Les associations Loisirs Numériques et MO5.com  organisent depuis plusieurs années des débats autour du jeu vidéo. Pendant plus d’une heure, trois professionnels du jeu vidéo débattent autour d’un thème central. Pour cette vingtième rencontre, la question portait sur la violence dans le jeu vidéo. Pour y répondre, trois invités d’exception se sont penchés sur le problème.

Nos intervenants :

Grâce au partenariat avec l’AFJV , nous vous proposons la vidéo en intégralité sur notre chaîne Youtube. Puis les grandes lignes du débat, rapportées ci-dessous.


 

Dans un premier temps, les invités ont apporté une définition à la violence. Pour Thomas Gaon, c’est “ Quand son corps, son esprit sont dépassés et que cela crée un traumatisme, des séquelles.

 

Selon Vincent Berry : “ C’est très relatif car cette notion renvoie à la personne, elle est difficile à saisir. Dans le jeu vidéo, celle apparente à l’écran est la plus facilement épinglée alors qu’elle peut-être plus subtile et il faut avoir joué au jeu. Mais elle reste très relative, par exemple selon l’âge du joueur; d’où les normes pegi. “

Thomas expose la subtilité de la terminologie : ” Il y a confusion entre l’objet violent, qui blesse et un objet qui dispose de représentations dites violentes. “

Selon Jehanne Rousseau : ” Il suffit de lire Homère pour voir des cadavres, des batailles, etc. On a toujours représenté la violence. Le fait d’être “acteur” a sûrement créé un choc générationnel. Pour la nôtre et la prochaine, ça va de soi. Pour les anciennes générations, c’est moins compréhensible et la violence a plus d’impact. “

Vincent précise : “ La question est délicate car le jeu vidéo fait partie des éléments de socialisation. C’est l’idée de se construire une culture du jeu vidéo. Plusieurs enquêtes dénoncent la violence, mais on connait des enfants terrifiés par les Teletubbies. Donc ils n’ont pas la même perception, ils n’ont pas la grammaire de la violence. La problème reste le manque de cadrage et d’explications. D’où l’importance du dialogue. “

Thomas ajoute : “ Si vous jouez à un jeu qui vous fait du mal, vous allez arrêter. Le problème c’est de voir des images qu’ils ne peuvent pas digérer. Par exemple, voir des animaux souffrir les blesse et ils ont besoin d’être rassurés. Le trauma est une image qui reste avec des figures qui marquent et qui restent inexpliquées. Cela donne une répugnance ou une certaine forme de fascination.

 

Puis, les invités exposent des exemples de violence dans le jeu vidéo.

 

Jehanne précise pour son jeu, Mars, War of Logs : “ Rien n’est gratuit. La violence a toujours du sens. On cherche une réaction, par exemple avec le sentiment d’injustice. Mais c’est un langage, l’ennemi est ko et non mort. L’achever est une réelle décision car tuer n’est pas anodin. “

Vincent explique : “ J’aurai du mal à exprimer une expérience comme violente. Au mieux, j’aime ou je n’aime pas. La violence est liée à la culture mais aussi au genre. Exemple personnel, maintenant que j’ai un enfant, voir un enfant se faire kidnapper est violent. “

Thomas ajoute : “ Sur la question des corps, certains corps difformes peuvent me choquer. Par exemple, dans Silent Hill 2, les corps sont effrayants. Il n’y a pas de repère.”

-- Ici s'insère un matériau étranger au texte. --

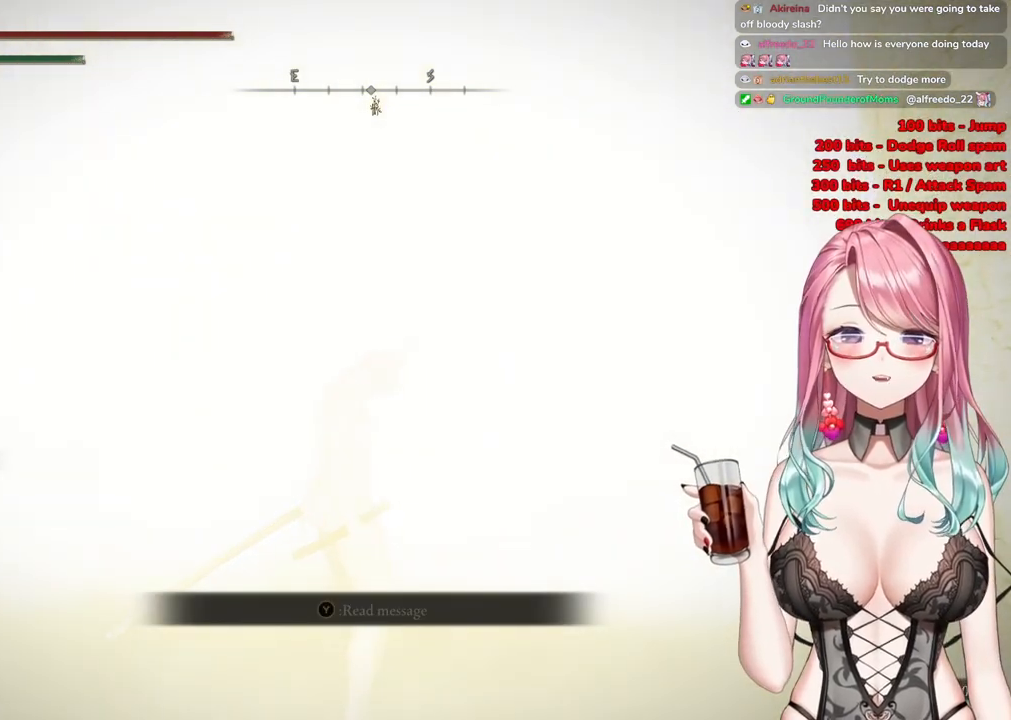
{"buttons": [], "left_stick": "up-right", "right_stick": "center", "events": []}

Les monstres de Silent Hill 2

 

Alors, arrive la question des inspirations…

 

Selon Jehanne : “ La violence est vraiment présente dans tous les arts. Et les premiers jeux n’étaient pas si violents. On peut remonter très très loin, dans les récits humains, les épopées, les romans, le cinéma, la violence est partout. Donc évidemment, le jeu vidéo s’en est emparé. Parfois, pour le buzz ou une surenchère comme Mortal Kombat. Il y a un vocabulaire très spécifique. Dans le jeu vidéo, on meurt; dans les autres jeux, on perd ! “

Vincent revient sur l’émergence de la violence : “Il fallait écraser des pixels, donc jouer avec la mort. Il y a eu les mêmes controverses dans le cinéma et les comics qui ont été censurés.

De plus, la culture du jeu vidéo n’est pas si violente. Les leaders restent le Solitaire et Candy Crush. “

 

et de l’influence des médias.

 

Thomas explique : “ On est dans une société de plus en plus pacifiée. On ne meurt plus comme avant. On devient un homme par la guerre. Symboliquement, on reprend cet affrontement, mais pour jouer.

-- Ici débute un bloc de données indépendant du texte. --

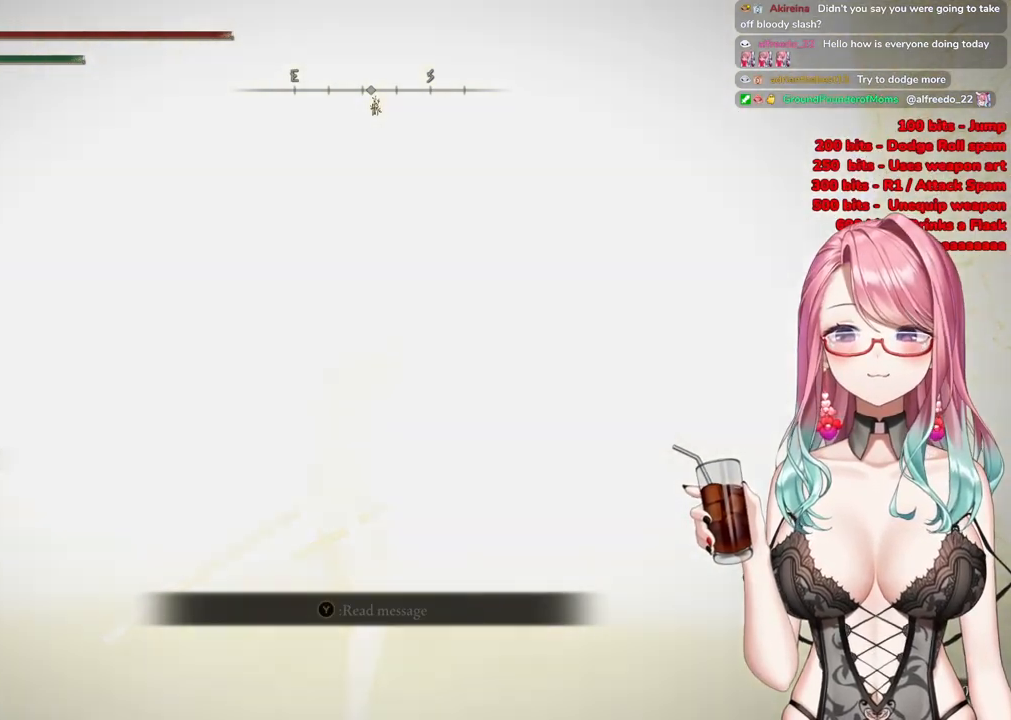
{"buttons": [], "left_stick": "up-right", "right_stick": "center", "events": []}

Le deuxième mouvement reste la tuerie scolaire. Comme ça n’a aucune logique, on cherche une raison. Et les médias accusent le jeu vidéo car un jeune de moins de 25 ans joue aux jeux vidéo. “

Jehanne ajoute : “ C’est aussi une bataille de médias. Il se trouve que le jeu vidéo est venu prendre du temps d’écran. C’est venu voler du temps d’antenne,  alors c’est un ennemi. “

 

Alors, effet catharsis ou violence gratuite ?

 

Pour Vincent : “ Les anthropologues se sont dits que les jeux permettent de se réguler et de régler des conflits. La théorie existe toujours mais… toutes les sociétés jouent et n’ont pas le même niveau de délinquance. Donc c’est relatif. “

Thomas poursuit : “ Il n’y a pas de preuve ni dans un sens, ni dans l’autre. Les personnes violentes recherchent des jeux violents. Donc nous voyons corrélation de ce qu’on est et ce qu’on recherche… mais pas de cause.

Or, si vous jouez à un jeu violent, ça génère de la violence. Et le jeu met temporairement en situation agressive. L’enfant reste chaud très longtemps puis se refroidit.

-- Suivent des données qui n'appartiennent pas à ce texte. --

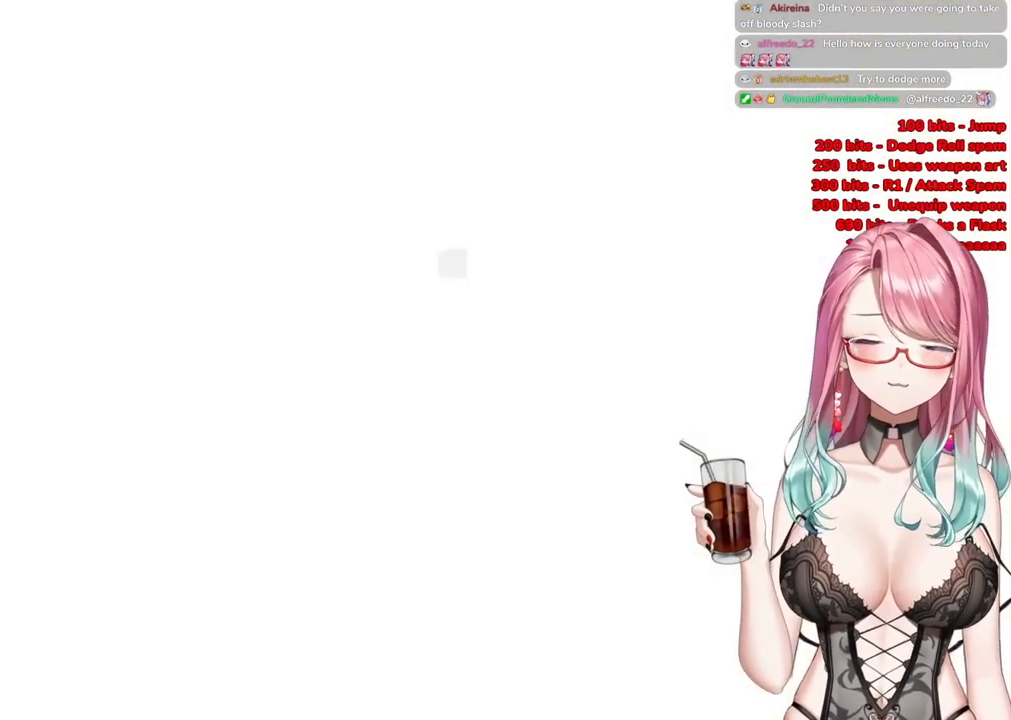
{"buttons": [], "left_stick": "up-right", "right_stick": "center", "events": []}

De plus, la présence de l’autre en ligne change les règles. Si on va trop loin, l’autre arrête de jouer. Il faut alors contrôler son agressivité. “

Jehanne : “ Il n’y a pas que les jeux violents qui créent de la violence. Dans le game design, on cherche la frustration. Et la frustration engendre l’agressivité. Sur internet, la violence n’est pas liée à Internet mais plutôt à la distance avec l’autre. “

 

Enfin, quelles solutions apporter ?

Jehanne explique : “ De nouvelles générations arrivent. On découvre des journalistes qui jouent, ou ont joué et qui invitent par exemple David Cage. Donc les regards vont changer.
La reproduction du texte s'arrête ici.